Этот момент я отношу к числу самых дорогих для меня воспоминаний об Африке. Да, всегда и везде, и здесь тоже, среди дикой, неукрощенной природы, имеет силу наивысший закон: хорошие человеческие отношения.

Не знаю, как долго продолжалось всеобщее веселье, но вдруг наш повар Нельсон схватился за живот и побежал за ближайший куст. Оттуда он вернулся с несчастным и виноватым лицом:

— Бвана, я действительно болен. У меня очень болит живот.

Он боялся, что я ему не поверю. Но я верил.

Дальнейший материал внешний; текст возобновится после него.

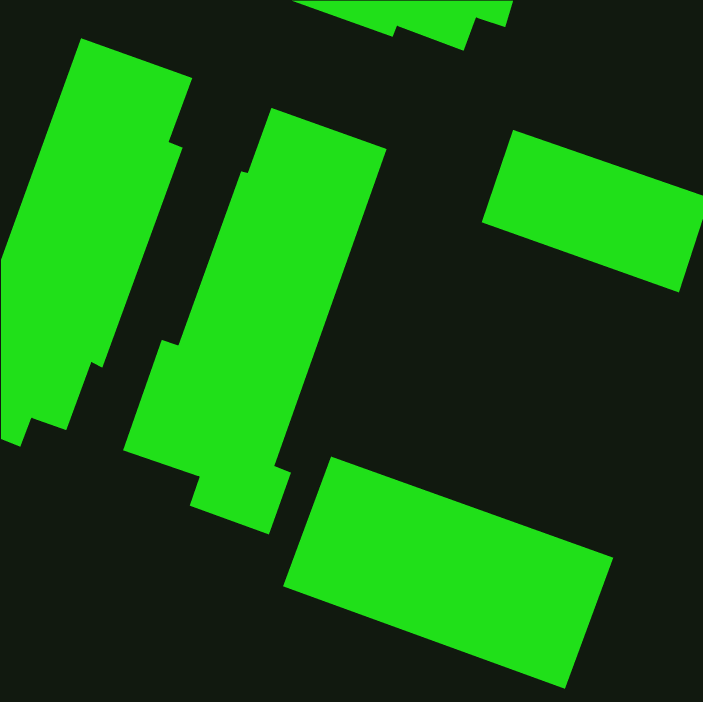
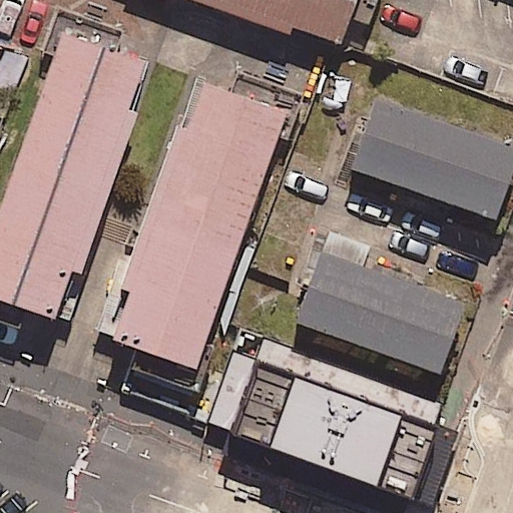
building: none -> [298,232,465,371]

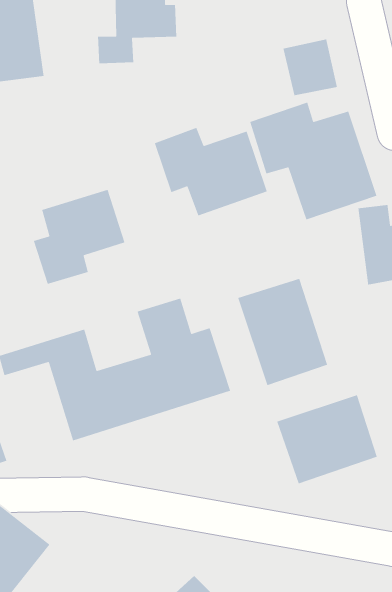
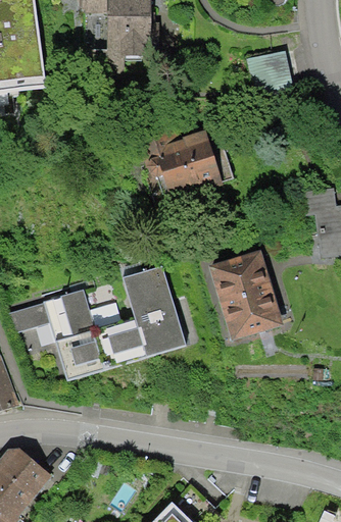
building: [249,101,377,221] -> none
building: [33,189,125,285] -> none
building: [276,394,378,484] -> none

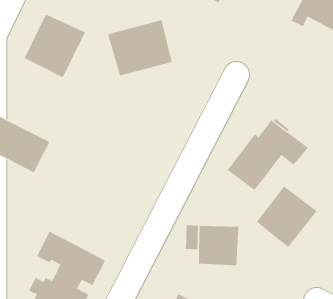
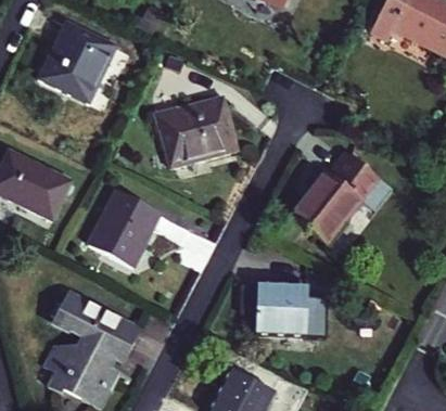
building: [107,19,172,76] -> [155,95,237,166]
building: none -> [88,190,161,267]
building: [256,185,317,248] -> none

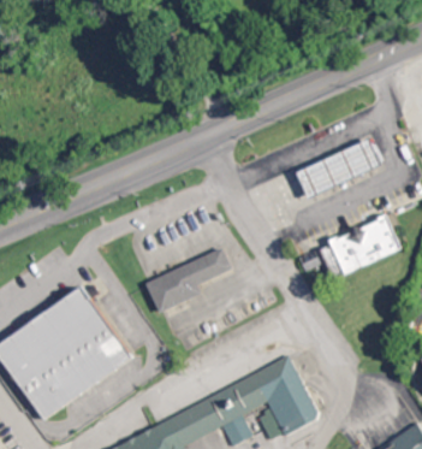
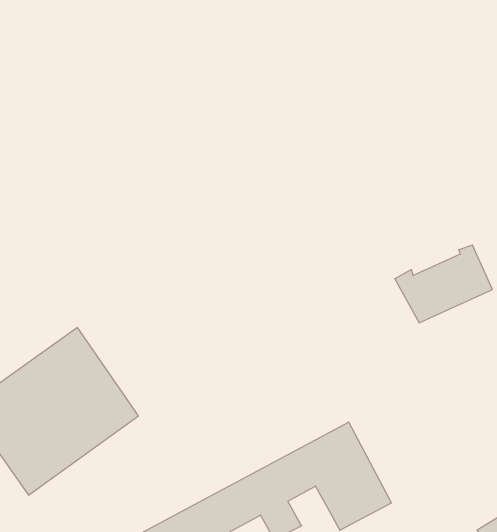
building: [291,140,376,197] -> none
building: [144,247,232,314] -> none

После Нельсона побежал за куст второй, третий…

Они поняли, что причиной стали мои «чудодейственные» таблетки, которые я использовал как тактический приём, а также от злости за то, что они хотели меня обмануть и лишили нескольких бесценных дней работы. Но мои «больные» парни совершенно на меня не сердились. Наоборот, мы сделали ничью — 1:1, а я — еще один шаг к тому, чтобы завоевать их доверие и уважение. Дисциплина в лагере восстановилась и работа снова пошла гладко…

Экспедиция «на волоске»

— Я очень сожалею, господин, но разрешение на вывоз оружия я вам дать не могу. — Господин посол энергично забарабанил пальцами по столу и встал. Я понял, что аудиенция закончена.

Тем не менее, я попытался еще раз объяснить ему, что ни о каком «вывозе оружия» нет и речи. Просто у меня было с собой специальное ружье, которое заряжалось «коротковолновыми» инъекционными пулями. Инъекционные пули, кроме одурманивающего вещества, содержали еще миниатюрный передатчик, который в тропическом лесу подавал нам сигналы, сообщая, где находится «подстреленное» таким образом животное.

— Я очень сожалею, господин. Я вам уже объяснил это, господин. Мои инструкции мне этого не позволяют, господин.

Этот разговор состоялся в камерунском посольстве в Брюсселе. Был последний день 1970 года, последний час работы. Целый день мы объясняли в посольстве, что хотим поехать в Камерун, чтобы ловить горилл, шимпанзе, антилоп, но нам не хотели поверить. Я показывал фотографии прошлогоднего транспорта с животными, множество вырезок из восточноафриканской и западногерманской печати, но все было напрасно. Три часа дня, рабочий день окончен. Господин посол взглянул на часы, глубоко вздохнул и устало посмотрел на нас. Я чувствовал, что наступил решающий момент. Сейчас или никогда… Я быстро положил на стол из красного дерева три паспорта.

— Ну, хорошо, — сказал он с отчаянием. — Я дам вам эти визы. Но только на один месяц. Остальное оформите в Камеруне. Правда, не знаю, чем все это у вас кончится.

Кончилось все это интересно, а впереди нас ожидало много трудных минут и необыкновенных впечатлений — это вы узнаете из моего дальнейшего рассказа.